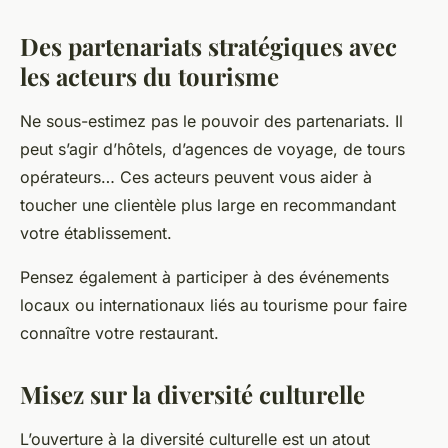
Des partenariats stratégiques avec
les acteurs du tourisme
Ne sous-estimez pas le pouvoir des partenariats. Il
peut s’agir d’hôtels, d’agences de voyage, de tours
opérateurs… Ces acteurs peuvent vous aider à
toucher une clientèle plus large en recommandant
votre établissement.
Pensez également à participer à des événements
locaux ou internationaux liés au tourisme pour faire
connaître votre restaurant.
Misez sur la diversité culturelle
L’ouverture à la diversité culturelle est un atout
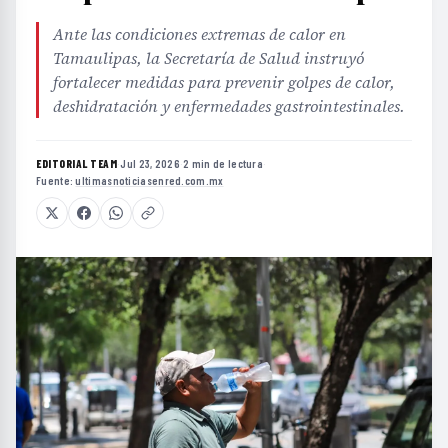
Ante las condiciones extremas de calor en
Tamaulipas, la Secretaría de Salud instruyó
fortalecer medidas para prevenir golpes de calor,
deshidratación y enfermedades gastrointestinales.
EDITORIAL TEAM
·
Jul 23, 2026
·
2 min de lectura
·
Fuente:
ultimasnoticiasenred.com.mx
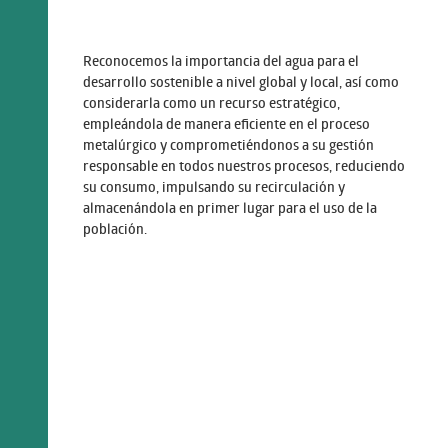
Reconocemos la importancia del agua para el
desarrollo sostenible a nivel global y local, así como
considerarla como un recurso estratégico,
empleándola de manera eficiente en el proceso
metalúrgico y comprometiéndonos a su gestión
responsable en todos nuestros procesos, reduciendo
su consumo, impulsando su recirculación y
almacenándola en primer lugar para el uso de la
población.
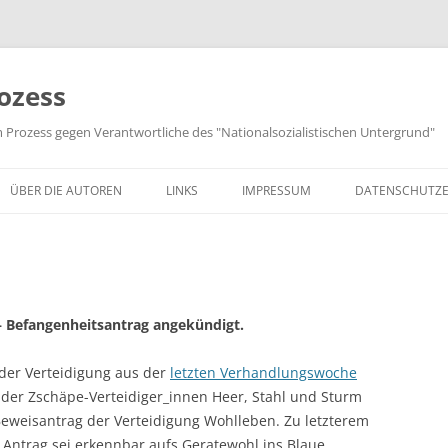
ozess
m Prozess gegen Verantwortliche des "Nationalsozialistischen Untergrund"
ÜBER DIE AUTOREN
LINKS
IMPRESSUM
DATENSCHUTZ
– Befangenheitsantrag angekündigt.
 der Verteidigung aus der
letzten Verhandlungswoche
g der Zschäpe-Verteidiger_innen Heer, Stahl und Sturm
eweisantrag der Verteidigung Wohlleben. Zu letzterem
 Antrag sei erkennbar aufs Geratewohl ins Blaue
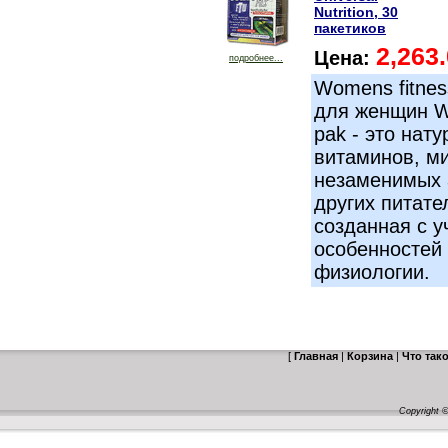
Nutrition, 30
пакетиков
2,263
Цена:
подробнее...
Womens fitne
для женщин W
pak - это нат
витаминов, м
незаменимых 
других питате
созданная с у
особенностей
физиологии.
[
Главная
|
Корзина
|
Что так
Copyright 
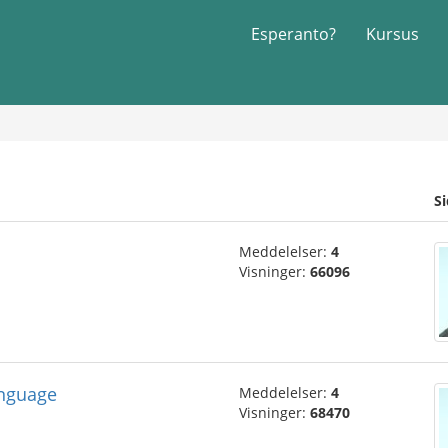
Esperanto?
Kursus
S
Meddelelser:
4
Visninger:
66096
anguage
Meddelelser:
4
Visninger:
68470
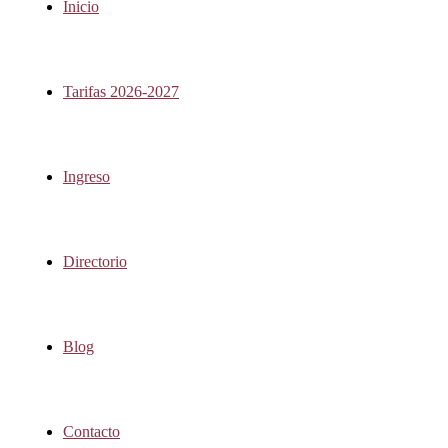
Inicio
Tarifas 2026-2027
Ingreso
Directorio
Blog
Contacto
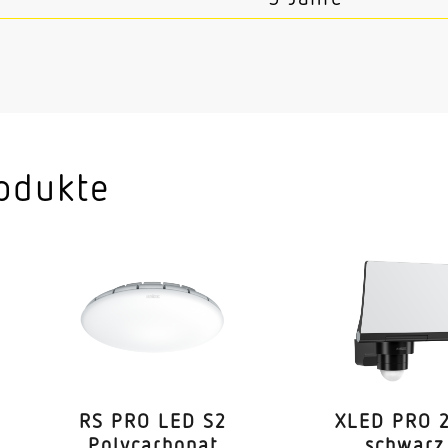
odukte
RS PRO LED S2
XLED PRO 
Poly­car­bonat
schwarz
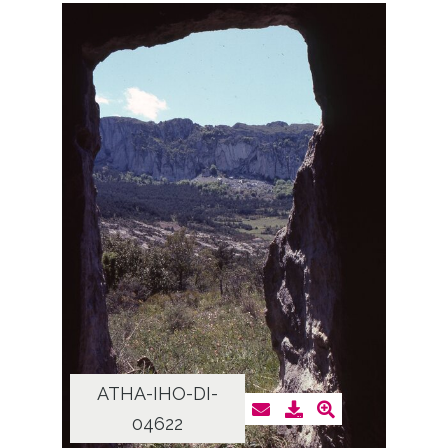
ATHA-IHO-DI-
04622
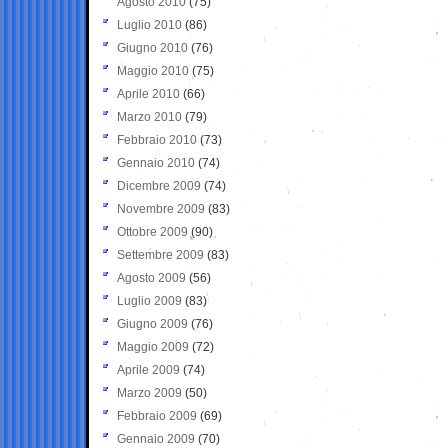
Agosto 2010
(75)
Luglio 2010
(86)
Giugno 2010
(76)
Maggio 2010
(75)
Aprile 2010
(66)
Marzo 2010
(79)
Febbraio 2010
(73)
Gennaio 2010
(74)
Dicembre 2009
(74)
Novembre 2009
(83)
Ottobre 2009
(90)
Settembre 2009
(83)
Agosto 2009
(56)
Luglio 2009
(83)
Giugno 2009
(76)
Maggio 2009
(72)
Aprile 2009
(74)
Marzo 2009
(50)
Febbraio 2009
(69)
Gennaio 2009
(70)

EXERCISE DESCRIPTION: Go through the entries and return each line where the word "culturelle" occurs.

SOLVED PROBLEM:
Misez sur la diversité culturelle
L’ouverture à la diversité culturelle est un atout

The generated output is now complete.